Despite the incentive to defect, most people keep the deal by using networking software that slows down as expected in response to congestion. Why is this? We could debate the reasons, but it seems safe to say that there is a sort of social contract by which users cooperate with their peers, and software vendors cooperate by writing software that causes users to keep the deal.

One of the reasons users comply, I think, is a sense of fairness. If I believe that the burdens of congestion control fall pretty equally on everybody, at least in the long run, then it seems fair to me to slow down my own transmissions when my turn comes. One time I might be the one whose packets get dropped, so I will slow down. Another time, by chance, somebody else’s packets may be dropped, so it will be their turn to slow down. Everybody gets their turn.

(Note: I’m not claiming that the average user has thought through these issues carefully. But many software providers have made decisions about what to do, and those decisions factor in users’ wants and needs. Software developers act as proxies for users in making these decisions. Perhaps this point will get more discussion in the comments.)

But now suppose that the network starts singling out some people and dropping their packets first. Now the burden of congestion control falls heavily on them – they have to slow down and others can just keep going. Suddenly the I’ll-slow-down-if-you-do deal doesn’t seem so fair, and the designated victims are more likely to defect from the deal and just keep sending data even when the network tells them to slow down.

The implications for network discrimination should now be pretty clear. If the network discriminates by sending misleading signals about congestion, and sending them preferentially to certain machines or certain applications, the incentive for those machines and applications to stick to the social contract and do their share to control congestion, will weaken. Will this lead to a wave of defections that destroys the Net? Probably not, but I can’t be sure. I do think this is something we should think about.

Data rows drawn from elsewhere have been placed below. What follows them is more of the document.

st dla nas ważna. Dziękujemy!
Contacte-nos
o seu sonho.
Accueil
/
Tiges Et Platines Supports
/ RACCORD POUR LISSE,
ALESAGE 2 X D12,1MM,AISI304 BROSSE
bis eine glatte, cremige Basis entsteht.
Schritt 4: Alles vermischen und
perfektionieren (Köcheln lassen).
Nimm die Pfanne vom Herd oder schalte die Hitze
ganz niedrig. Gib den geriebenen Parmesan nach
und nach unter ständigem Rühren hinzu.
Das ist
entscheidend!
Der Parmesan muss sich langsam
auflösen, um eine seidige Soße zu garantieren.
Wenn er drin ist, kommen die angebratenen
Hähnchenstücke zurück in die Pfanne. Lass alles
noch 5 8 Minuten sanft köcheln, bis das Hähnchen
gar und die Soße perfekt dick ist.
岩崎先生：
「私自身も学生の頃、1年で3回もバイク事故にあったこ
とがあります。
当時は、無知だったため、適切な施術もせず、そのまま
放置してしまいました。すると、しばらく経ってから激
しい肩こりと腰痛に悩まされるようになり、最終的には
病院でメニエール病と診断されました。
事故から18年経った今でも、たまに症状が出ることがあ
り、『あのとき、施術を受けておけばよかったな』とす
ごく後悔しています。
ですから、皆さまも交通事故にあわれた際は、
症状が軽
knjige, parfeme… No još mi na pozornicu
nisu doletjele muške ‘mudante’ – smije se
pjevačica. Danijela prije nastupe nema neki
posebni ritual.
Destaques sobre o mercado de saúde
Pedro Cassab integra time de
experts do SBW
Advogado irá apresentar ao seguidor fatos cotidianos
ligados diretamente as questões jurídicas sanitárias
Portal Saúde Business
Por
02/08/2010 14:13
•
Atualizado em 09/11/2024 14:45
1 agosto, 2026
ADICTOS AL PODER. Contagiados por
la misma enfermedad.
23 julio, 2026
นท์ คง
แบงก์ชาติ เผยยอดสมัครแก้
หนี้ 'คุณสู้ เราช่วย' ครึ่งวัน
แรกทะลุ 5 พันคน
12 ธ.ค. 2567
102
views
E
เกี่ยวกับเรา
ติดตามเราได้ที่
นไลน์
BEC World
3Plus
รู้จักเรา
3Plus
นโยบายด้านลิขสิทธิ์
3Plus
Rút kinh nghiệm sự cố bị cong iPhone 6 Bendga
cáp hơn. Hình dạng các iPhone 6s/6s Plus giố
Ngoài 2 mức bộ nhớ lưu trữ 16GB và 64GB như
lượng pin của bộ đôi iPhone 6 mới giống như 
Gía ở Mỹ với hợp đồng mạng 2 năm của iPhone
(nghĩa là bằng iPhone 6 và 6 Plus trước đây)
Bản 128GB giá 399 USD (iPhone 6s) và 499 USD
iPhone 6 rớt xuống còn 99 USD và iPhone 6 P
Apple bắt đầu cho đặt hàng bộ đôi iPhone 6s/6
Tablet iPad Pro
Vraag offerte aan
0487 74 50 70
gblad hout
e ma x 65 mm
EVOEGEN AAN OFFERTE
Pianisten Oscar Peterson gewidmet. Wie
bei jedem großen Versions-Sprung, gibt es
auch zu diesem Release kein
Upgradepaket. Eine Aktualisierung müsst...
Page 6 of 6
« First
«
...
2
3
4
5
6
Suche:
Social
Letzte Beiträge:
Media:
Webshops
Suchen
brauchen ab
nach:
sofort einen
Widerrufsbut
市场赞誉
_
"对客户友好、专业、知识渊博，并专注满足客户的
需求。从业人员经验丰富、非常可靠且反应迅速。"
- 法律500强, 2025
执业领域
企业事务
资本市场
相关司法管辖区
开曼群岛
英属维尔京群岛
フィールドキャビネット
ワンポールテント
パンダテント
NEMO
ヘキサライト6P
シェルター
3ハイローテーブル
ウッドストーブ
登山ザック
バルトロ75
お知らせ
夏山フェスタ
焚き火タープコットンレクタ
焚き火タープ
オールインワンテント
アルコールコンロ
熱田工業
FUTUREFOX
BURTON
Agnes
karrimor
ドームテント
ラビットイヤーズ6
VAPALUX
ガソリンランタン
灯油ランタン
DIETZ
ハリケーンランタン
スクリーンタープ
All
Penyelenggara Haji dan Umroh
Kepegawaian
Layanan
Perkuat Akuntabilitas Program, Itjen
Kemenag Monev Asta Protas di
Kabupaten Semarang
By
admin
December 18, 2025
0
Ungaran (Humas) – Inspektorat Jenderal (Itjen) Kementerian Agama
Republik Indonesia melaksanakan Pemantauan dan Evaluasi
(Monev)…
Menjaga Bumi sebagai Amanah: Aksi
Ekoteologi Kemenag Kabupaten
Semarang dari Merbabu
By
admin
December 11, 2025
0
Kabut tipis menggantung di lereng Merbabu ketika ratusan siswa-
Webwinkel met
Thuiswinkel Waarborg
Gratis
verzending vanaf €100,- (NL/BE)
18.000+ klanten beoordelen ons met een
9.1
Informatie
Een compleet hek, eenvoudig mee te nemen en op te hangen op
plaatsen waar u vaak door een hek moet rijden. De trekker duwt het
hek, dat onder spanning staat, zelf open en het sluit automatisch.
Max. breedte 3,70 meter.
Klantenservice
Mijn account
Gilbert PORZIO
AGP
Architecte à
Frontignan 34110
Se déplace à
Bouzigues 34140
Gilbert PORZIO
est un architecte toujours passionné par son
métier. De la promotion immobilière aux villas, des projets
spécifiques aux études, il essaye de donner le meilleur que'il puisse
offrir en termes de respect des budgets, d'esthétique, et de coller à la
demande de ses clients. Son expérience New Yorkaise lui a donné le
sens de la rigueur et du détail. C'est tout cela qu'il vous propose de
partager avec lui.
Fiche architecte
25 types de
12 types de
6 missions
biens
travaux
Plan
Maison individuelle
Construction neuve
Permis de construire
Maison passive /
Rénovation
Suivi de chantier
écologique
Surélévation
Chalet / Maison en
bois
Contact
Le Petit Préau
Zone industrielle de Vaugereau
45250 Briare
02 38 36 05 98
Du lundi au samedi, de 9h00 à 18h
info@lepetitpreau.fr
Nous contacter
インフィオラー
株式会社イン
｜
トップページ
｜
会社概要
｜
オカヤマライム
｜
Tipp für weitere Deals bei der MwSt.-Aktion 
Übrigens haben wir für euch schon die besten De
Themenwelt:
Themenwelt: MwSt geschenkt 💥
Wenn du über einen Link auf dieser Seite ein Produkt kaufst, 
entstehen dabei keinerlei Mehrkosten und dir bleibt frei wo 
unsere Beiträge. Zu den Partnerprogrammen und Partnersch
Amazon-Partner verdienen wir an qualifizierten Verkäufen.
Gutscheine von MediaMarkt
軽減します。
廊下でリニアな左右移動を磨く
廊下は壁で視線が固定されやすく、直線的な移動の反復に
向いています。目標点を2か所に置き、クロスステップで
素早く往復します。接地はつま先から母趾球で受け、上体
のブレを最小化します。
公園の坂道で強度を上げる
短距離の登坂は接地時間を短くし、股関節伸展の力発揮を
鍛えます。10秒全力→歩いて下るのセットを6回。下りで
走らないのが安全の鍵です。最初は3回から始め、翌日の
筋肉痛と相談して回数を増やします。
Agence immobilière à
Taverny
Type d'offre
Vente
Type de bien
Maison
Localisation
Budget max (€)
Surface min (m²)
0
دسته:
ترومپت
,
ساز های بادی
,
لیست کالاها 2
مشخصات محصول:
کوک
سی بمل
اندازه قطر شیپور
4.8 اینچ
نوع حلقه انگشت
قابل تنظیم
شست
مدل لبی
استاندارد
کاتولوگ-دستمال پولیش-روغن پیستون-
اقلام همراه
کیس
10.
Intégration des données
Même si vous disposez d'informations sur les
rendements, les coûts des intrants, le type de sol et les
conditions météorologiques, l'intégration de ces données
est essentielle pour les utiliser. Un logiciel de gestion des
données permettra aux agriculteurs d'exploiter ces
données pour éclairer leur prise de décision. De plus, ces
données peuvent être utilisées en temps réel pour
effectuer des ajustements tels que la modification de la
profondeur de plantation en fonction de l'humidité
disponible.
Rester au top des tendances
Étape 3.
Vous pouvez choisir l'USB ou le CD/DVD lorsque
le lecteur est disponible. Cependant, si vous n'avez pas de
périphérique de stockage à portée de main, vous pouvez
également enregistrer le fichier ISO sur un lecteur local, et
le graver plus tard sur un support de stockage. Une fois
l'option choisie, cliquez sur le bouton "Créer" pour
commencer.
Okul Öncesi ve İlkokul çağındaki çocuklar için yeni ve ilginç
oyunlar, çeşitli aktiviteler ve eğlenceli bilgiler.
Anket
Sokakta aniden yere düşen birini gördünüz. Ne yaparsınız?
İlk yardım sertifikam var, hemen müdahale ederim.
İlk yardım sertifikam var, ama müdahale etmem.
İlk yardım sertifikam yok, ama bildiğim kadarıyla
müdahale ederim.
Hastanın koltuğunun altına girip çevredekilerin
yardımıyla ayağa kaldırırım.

We should also listen to the broader lesson of this analysis. If the network discriminates, users and applications will react by changing their behavior. Discrimination will have secondary effects, and we had better think carefully about what they will be.

[Note for networking geeks: Yes, I know about RED, and congestion signaling, non-TCP protocols that don’t do backoff, and so on. I hope you’ll agree that despite all of those real-world complications, the basic argument in this post is valid.]